Vier studenten van de middelbare school uit het Belgische Vilvoorde hebben van hun docent een A4-tje gekregen met opdrachten waarop zij op de beurs een antwoord moeten zoeken. De jongeren zijn allemaal enthousiast over het boomkwekersvak.
Alexander, Jenno, Kobe en Anton geven alle vier dan ook de voorkeur aan werken bij een boomkweker in plaats van in een kas. „Wij kunnen wel tegen een beetje slecht weer. In de kas is het soms juist veel te warm”, is een van de reacties.
Wat door hen ook wordt aangegeven: als je als jongere voor jezelf wilt beginnen, biedt de boomkwekerij door zijn relatief lage investeringskosten hiervoor nog de mogelijkheid. In tegenstelling tot bijvoorbeeld een kasgroentebedrijf. „Bomen zijn cool en de markt hiervoor is goed”, zegt een van hen. Twee van hen gaan na de middelbare opleiding nog verder leren, twee anderen gaan werken. Niet alleen het werk bij een boomkweker trekt hen aan, ook aanleg en onderhoud van tuinen heeft hun interesse. „Als boomchirurg bomen kappen of snoeien lijkt me leuk.”
Ook vier studenten van Helicon Geldermalsen maken een rondje over de beurs. Een leerling doet een voltijds-opleiding (BOL), drie anderen doen een deeltijd-opleiding (BBL). Maar alle vier zien ze hun toekomst in de boomkwekerij: als vakbekwaam medewerker boomkwekerij of wellicht om zelf een bedrijf over te nemen.

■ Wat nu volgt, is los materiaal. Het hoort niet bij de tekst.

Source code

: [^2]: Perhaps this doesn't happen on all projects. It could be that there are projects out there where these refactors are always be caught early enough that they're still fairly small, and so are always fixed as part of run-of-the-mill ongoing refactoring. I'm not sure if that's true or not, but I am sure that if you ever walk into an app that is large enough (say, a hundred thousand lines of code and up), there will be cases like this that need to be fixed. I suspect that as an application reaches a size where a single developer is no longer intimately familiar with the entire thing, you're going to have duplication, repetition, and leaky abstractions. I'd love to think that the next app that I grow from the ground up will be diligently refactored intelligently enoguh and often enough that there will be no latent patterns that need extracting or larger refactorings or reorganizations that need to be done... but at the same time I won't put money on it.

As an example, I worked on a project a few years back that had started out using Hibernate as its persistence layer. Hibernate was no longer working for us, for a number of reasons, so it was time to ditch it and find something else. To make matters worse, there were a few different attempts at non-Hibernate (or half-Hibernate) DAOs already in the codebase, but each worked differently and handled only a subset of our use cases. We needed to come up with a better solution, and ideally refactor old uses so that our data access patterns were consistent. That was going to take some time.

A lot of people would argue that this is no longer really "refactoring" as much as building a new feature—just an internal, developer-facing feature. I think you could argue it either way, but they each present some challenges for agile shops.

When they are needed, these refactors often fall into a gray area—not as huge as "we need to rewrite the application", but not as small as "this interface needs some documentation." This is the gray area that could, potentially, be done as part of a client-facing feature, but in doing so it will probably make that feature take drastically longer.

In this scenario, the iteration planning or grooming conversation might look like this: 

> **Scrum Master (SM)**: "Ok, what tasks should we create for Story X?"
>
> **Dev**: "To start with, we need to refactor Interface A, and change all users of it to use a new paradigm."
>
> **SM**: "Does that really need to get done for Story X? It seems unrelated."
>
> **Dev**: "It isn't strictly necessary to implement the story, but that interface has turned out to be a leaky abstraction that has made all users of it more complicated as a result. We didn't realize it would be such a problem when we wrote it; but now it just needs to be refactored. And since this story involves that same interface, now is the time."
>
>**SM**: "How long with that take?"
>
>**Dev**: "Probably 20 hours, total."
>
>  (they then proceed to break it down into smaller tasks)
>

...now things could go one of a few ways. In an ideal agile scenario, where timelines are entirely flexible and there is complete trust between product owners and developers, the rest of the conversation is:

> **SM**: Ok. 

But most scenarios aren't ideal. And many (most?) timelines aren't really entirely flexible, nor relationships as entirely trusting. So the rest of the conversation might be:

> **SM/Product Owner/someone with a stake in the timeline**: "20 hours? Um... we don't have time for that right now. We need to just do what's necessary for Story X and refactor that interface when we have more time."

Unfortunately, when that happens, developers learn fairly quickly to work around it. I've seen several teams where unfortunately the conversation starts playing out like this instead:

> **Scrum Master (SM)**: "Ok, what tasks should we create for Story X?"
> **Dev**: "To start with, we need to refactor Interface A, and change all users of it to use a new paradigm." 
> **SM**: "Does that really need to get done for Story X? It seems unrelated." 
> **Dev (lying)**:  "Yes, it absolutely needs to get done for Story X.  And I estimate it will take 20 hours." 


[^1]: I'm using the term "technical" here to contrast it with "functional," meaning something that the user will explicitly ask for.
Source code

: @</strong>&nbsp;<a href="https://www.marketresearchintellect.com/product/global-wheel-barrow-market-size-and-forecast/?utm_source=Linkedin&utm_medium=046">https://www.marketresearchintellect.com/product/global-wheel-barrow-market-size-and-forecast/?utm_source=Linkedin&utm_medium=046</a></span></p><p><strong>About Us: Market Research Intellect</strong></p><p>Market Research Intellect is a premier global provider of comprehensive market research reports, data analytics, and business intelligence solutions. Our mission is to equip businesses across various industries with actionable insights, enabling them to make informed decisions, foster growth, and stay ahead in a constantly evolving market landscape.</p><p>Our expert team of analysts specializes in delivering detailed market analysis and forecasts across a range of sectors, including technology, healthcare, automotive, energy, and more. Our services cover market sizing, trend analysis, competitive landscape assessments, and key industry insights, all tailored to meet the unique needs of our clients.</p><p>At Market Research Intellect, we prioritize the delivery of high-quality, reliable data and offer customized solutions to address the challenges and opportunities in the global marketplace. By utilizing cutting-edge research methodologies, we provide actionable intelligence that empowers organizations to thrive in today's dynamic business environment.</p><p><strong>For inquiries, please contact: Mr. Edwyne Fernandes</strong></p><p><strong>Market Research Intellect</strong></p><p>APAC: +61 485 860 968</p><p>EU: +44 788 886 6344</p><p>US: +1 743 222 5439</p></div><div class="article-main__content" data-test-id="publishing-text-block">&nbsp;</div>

„Het werk in de boomkwekerij is afwisselend en van slecht weer hebben we geen last. Dat hoort er soms bij. Als het regent doe je een regenpak aan en gaan!”, aldus Daan, Ricardo, Gerard en Davy.
„Het imago van de boomkwekerij is onder studenten helemaal niet zo slecht”, zegt docent Tuinbouw Bart Hollevoet van Vrij Instituut voor Technisch Onderwijs (VITO). „Veel leerlingen kiezen voor boomkwekerij, maar ook tuinaanleg is populair.” En of de leerlingen straks wel werk hebben hoeven ze zich volgens hem helemaal geen zorgen te maken. „Iedere leerling die van school komt heeft zeven of acht aanbiedingen van werkgevers op zak.”